§ Page extract

7 String Tone Help Needed

Brett - K A L I S I A said:
Thanks Shane,

Yeah, I figured the 7 strings version of the 81 (81-7 then) was the way to go for the neck =) It's weird that those models are not listed in EMG's website tho...

Yeah the 81-7 and 707DC are hard to find (unless you buy a guitar with them factory-installed.) EMG doesn't sell them to the general public, I think they're only available for manufacturers and endorsees. I could be wrong about this but that's the general scoop I've gotten.
 
I've been playing bolt-on Ibanez 7-strings for a long time now.

The major difficiency on these guitars is usually the pickups.

And - there are TWO problems with the pickups:

1. They suck.
2. They are direct mounted.

I don't know who decided that direct mounting the pickups would give you better low-end or whatever the fuck the Ibanez ads in '97 said, but it was a fucking dumb idea.

Direct mounting puts the pickup as far away from the strings as possible giving you a hollow sound with nowhere near enough bite.

A quick and dirty solution to get better tone on these guitars is to take out the pickup screws and wedge something under the pickups to get them up higher, then reinstall the screws.

§ Extracted records
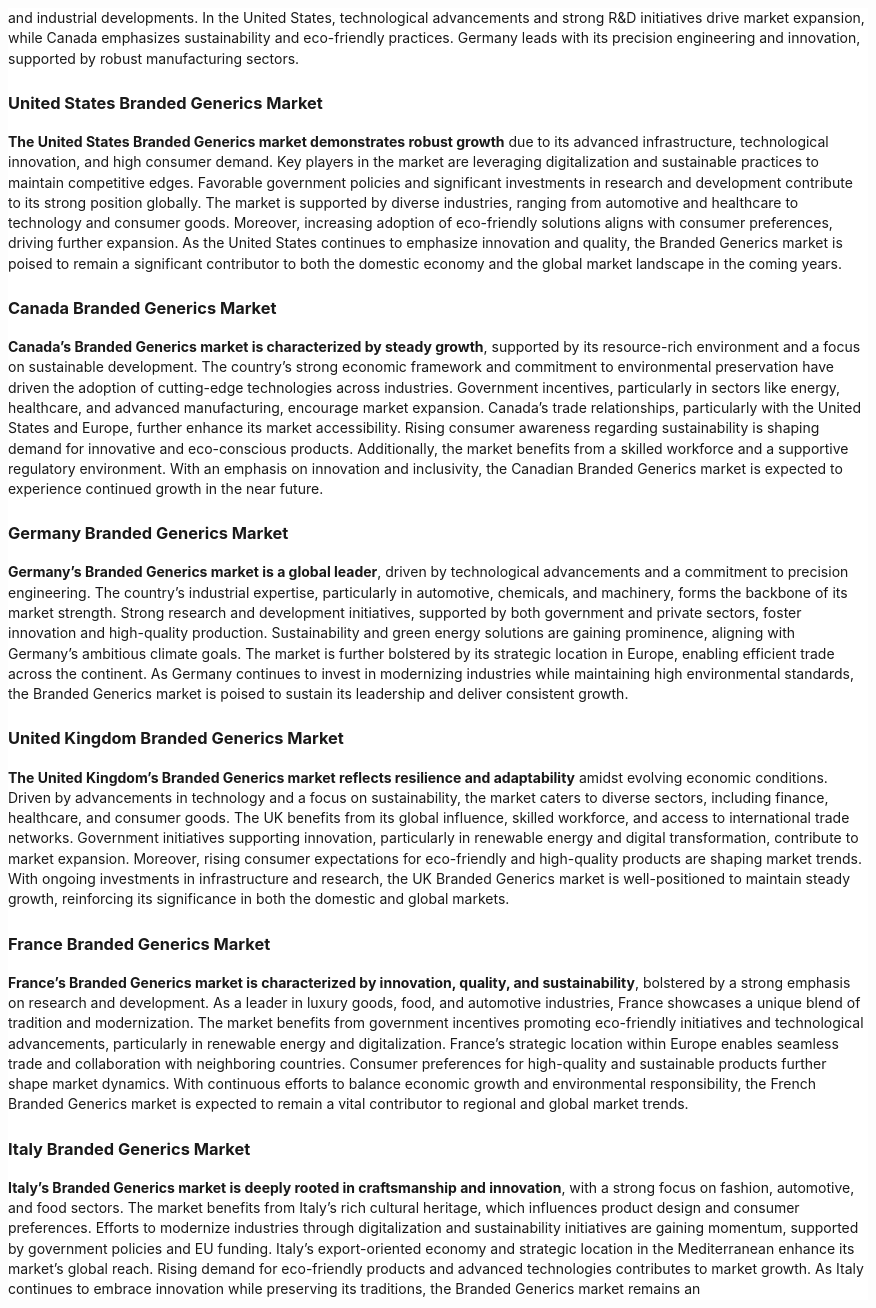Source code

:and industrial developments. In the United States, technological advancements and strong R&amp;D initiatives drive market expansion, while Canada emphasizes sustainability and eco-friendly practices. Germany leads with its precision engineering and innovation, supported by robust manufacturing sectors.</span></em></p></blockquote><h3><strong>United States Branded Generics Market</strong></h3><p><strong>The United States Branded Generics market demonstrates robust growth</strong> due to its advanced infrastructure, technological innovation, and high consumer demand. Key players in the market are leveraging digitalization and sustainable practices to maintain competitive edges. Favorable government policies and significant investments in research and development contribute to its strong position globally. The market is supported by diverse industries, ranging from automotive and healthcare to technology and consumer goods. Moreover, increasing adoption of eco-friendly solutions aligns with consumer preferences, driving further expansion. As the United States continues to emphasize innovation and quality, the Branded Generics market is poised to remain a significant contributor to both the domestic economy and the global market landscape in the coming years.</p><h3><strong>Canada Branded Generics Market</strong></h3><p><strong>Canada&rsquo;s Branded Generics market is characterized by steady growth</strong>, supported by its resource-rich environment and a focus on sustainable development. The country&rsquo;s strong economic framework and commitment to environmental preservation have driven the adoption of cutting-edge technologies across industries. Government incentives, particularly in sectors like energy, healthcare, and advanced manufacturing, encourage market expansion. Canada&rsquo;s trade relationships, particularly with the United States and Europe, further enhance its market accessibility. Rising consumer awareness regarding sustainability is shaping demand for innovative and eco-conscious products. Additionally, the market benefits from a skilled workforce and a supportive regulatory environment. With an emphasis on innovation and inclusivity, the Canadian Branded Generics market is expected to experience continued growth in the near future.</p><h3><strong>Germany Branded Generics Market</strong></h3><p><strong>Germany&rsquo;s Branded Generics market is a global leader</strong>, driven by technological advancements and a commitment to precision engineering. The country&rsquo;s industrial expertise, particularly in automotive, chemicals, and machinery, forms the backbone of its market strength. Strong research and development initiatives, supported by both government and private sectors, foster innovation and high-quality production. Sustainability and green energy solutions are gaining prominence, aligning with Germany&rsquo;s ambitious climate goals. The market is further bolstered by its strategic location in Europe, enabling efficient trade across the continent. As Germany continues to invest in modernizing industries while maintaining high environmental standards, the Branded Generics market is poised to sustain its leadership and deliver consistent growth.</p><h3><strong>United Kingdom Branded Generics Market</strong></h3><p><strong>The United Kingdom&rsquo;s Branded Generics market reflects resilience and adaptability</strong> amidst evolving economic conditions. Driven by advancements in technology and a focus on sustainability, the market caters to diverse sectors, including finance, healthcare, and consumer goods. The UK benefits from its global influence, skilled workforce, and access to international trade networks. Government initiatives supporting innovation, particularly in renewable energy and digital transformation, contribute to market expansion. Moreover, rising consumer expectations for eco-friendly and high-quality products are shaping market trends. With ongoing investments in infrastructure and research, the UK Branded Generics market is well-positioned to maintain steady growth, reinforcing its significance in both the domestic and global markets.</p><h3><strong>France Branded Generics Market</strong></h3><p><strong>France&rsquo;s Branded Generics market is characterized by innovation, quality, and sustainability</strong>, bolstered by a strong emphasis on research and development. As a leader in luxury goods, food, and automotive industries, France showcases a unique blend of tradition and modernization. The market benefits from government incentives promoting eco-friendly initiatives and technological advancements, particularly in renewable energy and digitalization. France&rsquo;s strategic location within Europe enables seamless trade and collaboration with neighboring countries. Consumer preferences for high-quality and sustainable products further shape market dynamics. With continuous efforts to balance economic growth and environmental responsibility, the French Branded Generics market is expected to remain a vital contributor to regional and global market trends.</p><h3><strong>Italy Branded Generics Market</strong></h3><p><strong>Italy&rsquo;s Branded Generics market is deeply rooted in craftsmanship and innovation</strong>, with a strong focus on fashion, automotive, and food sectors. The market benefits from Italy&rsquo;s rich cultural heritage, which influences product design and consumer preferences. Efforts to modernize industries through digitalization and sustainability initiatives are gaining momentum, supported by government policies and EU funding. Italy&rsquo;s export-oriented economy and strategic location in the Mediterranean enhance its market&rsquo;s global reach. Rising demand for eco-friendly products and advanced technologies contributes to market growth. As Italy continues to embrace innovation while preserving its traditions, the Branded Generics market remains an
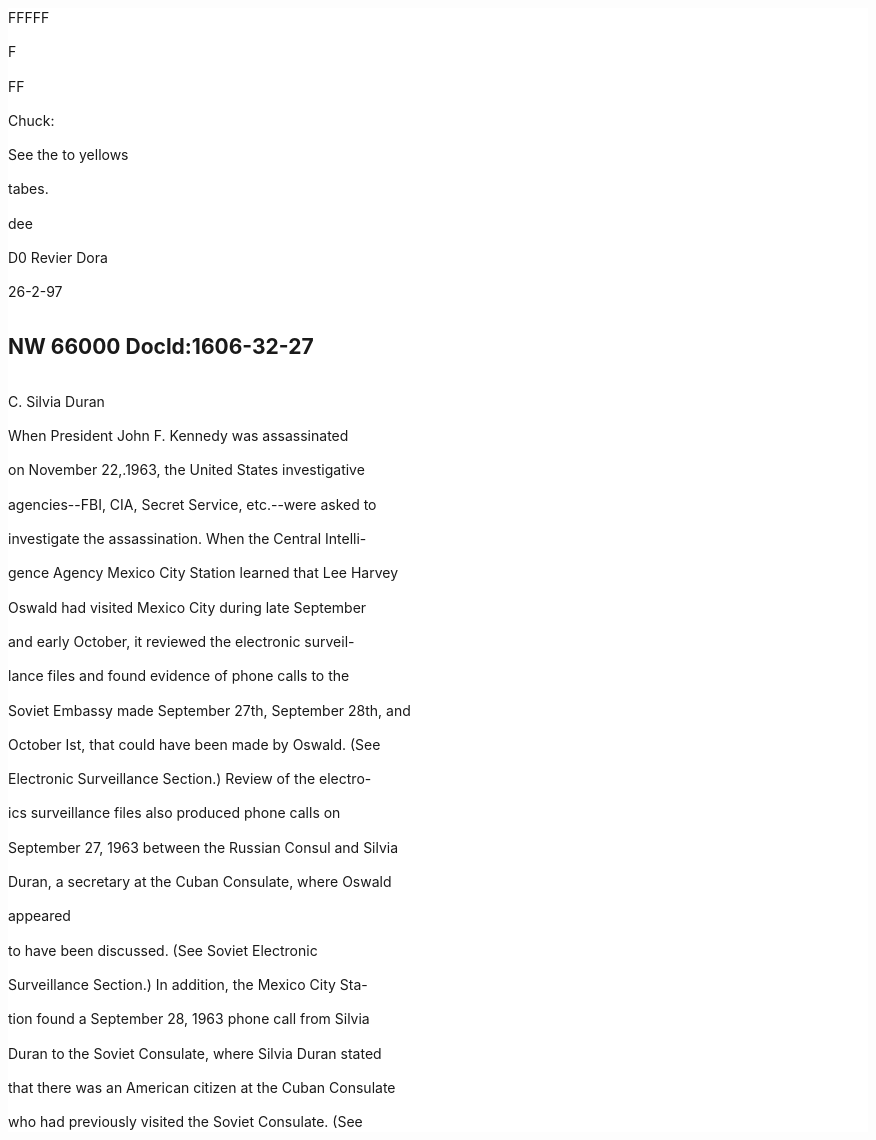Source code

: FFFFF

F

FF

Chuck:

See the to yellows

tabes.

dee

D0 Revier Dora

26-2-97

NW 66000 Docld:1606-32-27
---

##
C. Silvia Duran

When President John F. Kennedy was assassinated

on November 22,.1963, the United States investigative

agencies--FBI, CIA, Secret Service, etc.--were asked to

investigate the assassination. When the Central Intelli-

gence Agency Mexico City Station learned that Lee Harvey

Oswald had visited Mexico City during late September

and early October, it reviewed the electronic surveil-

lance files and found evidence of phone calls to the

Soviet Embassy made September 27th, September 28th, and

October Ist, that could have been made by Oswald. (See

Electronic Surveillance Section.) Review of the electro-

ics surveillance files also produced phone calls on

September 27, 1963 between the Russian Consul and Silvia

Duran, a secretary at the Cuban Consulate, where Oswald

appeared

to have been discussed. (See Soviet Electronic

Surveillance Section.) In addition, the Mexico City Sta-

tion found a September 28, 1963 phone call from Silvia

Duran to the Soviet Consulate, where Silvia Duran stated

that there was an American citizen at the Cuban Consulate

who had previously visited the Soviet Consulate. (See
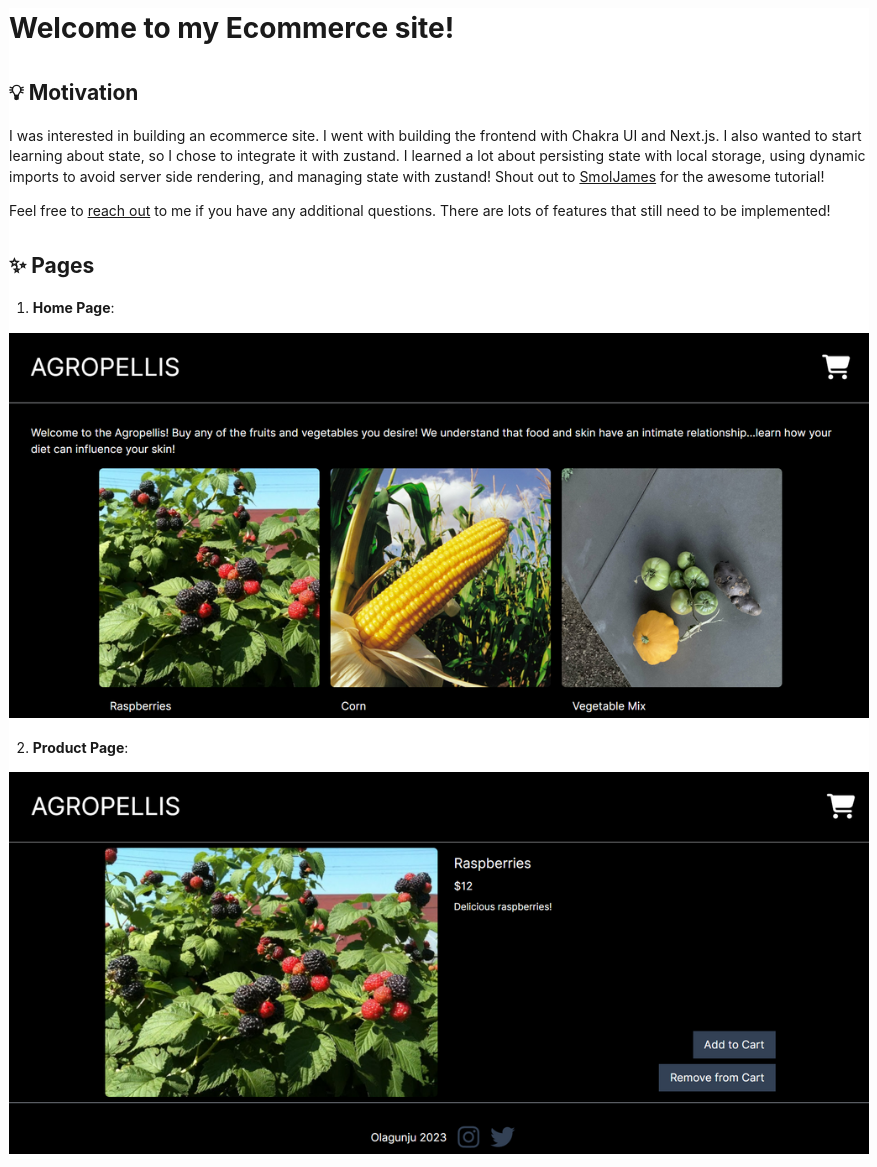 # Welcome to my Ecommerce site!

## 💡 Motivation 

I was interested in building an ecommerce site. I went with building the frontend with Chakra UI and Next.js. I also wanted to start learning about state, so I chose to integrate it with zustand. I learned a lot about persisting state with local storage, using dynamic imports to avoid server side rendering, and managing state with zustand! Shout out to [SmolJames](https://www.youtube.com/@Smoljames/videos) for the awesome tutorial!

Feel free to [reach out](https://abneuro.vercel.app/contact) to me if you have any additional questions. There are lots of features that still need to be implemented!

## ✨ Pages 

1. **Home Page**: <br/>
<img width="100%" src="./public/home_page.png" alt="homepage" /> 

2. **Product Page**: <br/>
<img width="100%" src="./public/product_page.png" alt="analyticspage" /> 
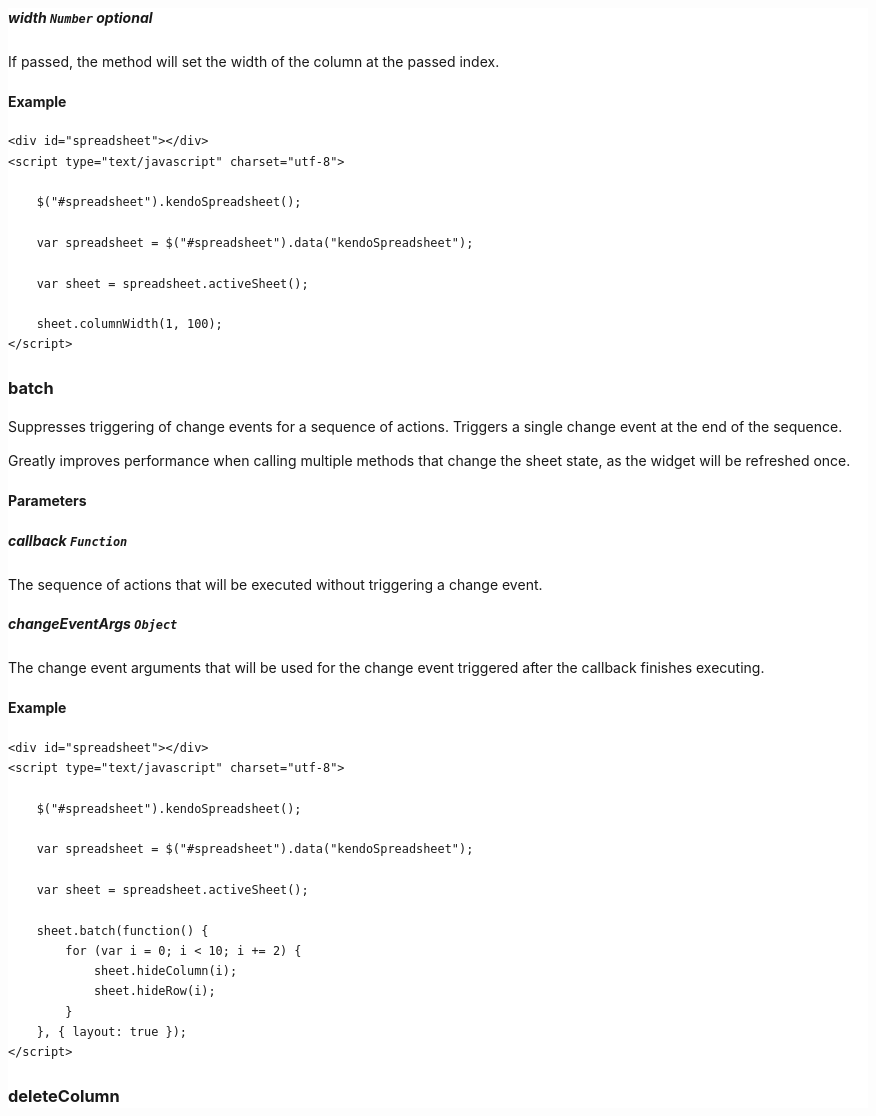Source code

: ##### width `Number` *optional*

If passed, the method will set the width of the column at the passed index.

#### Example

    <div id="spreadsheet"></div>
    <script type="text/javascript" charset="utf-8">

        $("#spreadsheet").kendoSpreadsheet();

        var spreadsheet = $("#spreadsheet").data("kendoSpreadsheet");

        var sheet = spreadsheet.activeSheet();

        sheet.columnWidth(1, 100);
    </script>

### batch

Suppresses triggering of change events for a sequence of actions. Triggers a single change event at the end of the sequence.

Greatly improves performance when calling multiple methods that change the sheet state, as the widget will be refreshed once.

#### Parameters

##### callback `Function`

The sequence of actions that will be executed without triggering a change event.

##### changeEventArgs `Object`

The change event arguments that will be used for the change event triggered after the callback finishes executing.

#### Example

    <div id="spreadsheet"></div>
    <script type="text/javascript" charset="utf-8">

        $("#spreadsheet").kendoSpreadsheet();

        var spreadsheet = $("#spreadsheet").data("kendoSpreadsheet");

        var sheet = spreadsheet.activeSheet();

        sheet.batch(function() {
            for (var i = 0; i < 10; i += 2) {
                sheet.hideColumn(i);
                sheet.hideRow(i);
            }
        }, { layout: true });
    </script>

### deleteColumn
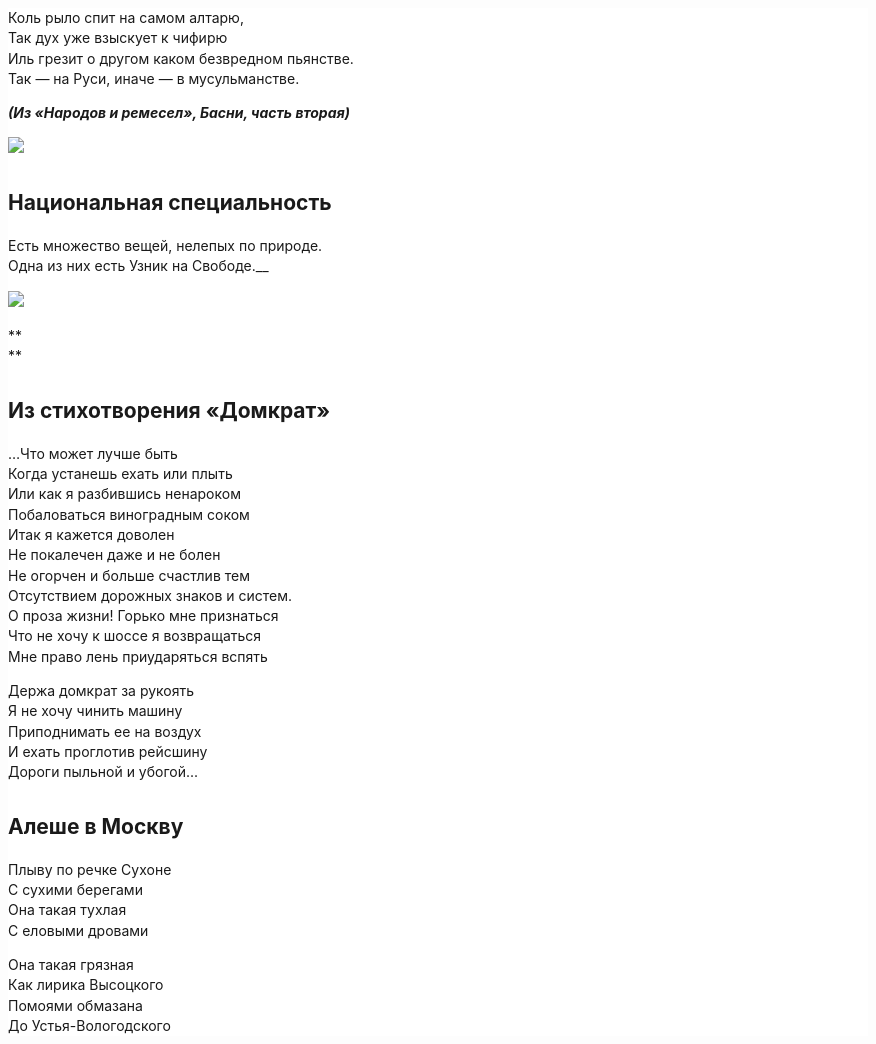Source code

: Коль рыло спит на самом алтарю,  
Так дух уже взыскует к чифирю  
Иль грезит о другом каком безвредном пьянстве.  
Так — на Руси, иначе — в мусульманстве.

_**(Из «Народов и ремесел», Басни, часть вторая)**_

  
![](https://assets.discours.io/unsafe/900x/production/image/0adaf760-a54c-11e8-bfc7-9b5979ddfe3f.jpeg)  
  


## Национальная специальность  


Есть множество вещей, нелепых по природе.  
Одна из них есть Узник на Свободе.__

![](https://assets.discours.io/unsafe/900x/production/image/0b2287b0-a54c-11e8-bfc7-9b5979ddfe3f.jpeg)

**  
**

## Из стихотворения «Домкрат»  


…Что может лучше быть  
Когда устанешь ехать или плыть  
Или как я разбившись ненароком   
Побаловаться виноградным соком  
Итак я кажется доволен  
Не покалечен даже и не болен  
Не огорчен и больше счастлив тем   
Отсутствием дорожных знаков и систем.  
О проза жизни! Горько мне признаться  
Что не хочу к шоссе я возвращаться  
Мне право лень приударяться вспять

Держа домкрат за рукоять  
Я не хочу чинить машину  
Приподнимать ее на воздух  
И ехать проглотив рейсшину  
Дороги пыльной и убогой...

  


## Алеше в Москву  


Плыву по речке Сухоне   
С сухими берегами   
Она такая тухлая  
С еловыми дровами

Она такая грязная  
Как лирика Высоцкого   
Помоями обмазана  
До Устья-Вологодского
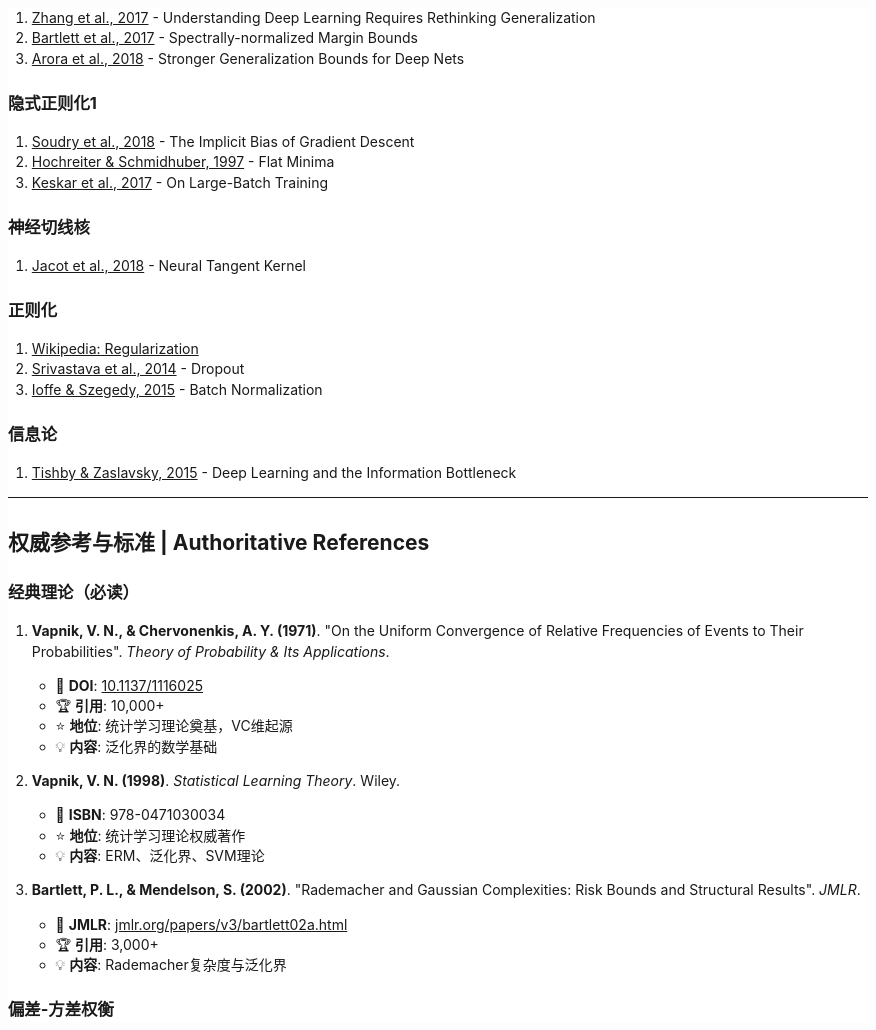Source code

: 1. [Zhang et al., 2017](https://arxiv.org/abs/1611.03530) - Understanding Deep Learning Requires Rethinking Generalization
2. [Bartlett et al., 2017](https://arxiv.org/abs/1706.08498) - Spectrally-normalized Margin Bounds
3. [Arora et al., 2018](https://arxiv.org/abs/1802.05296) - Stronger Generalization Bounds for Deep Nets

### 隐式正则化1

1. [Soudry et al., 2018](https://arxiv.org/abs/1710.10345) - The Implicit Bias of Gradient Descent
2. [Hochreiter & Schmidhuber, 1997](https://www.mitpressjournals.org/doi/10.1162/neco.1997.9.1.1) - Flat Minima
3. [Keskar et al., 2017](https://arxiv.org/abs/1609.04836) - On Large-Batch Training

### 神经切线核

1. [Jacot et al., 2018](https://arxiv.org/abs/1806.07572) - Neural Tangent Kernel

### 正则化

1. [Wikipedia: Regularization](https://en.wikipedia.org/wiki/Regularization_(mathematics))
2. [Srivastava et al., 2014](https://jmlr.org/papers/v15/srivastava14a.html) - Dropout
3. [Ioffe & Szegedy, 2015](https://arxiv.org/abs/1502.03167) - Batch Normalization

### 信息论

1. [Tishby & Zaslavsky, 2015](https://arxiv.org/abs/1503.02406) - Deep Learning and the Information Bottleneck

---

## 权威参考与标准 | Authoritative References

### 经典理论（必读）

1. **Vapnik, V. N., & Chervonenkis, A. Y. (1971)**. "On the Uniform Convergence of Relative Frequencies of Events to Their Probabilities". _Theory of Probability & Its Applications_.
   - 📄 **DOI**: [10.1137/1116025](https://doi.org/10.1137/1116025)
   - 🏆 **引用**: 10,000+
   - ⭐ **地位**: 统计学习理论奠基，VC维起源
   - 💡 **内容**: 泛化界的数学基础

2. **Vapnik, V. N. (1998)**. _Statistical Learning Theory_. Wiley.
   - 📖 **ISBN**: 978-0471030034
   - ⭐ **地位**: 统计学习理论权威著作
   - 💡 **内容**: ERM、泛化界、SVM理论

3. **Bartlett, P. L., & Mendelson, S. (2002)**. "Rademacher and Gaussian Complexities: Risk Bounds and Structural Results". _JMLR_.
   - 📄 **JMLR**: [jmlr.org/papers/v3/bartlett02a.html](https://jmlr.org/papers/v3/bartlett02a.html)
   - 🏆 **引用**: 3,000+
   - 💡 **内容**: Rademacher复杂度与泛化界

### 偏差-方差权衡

§ Exercise tasks
A. Decide whether each statement agrees with the 7-string tone thread. For each, answer yes or no and quote the deciding words from the thread.
(i) EMG sells the 81-7 and 707DC to the general public.
(ii) Direct mounting places the pickup as far from the strings as possible.
(iii) The writer has been playing set-neck Ibanez 7-strings for a long time.
B. According to the 7-string tone thread, what kind of sound does direct mounting give?
C. Pick up the 7-string tone thread after its last sentence and continue writing it.

§ Results for each task
A.
(i) No: "EMG doesn't sell them to the general public"
(ii) Yes: "Direct mounting puts the pickup as far away from the strings as possible"
(iii) No: "I've been playing bolt-on Ibanez 7-strings for a long time now."

B. A hollow sound with nowhere near enough bite.

C.
Go ahead and laugh, but in a pinch I raised the pickups on my first 7-string by jamming a bunch of Q-Tips underneath of it since they fit and there was nothing else handy. That's an instant tone improvement.

A better solution is to get yourself some humbucker rings and mount them the way they're supposed to be done. I'm sure this is why a lot of metal guys seem to favor the LTD 7-string designs. They're the same crap wood as the low-end Ibanez guitars, with a pickup that's no better than the stock Ibanez junk, but the fact that the pickup is closer to the strings gives you a better sound.

The best solution would be to replace the pickups with something which actually has some balls to it. And here's where I think a lot of people go wrong when they're playing the styles of music that are being discussed on this board.

You can't read a guitar magazine or guitar forum and listen to what these people are telling you is THE BEST PICKUP IN THE WORLD or THE BEST TONE EVER because they might be right - but they're talking about a totally different world. Blues and rock guys can get away with putting a Tone Zone or a Duncan '59 in a guitar and have a great tone that works in their situation.

But, if you're trying to play our brand of heavy music, the midrange boost on that kind of pickup is going to ruin your sound. It'll never cut through the mix right and it will never sound like you want it to.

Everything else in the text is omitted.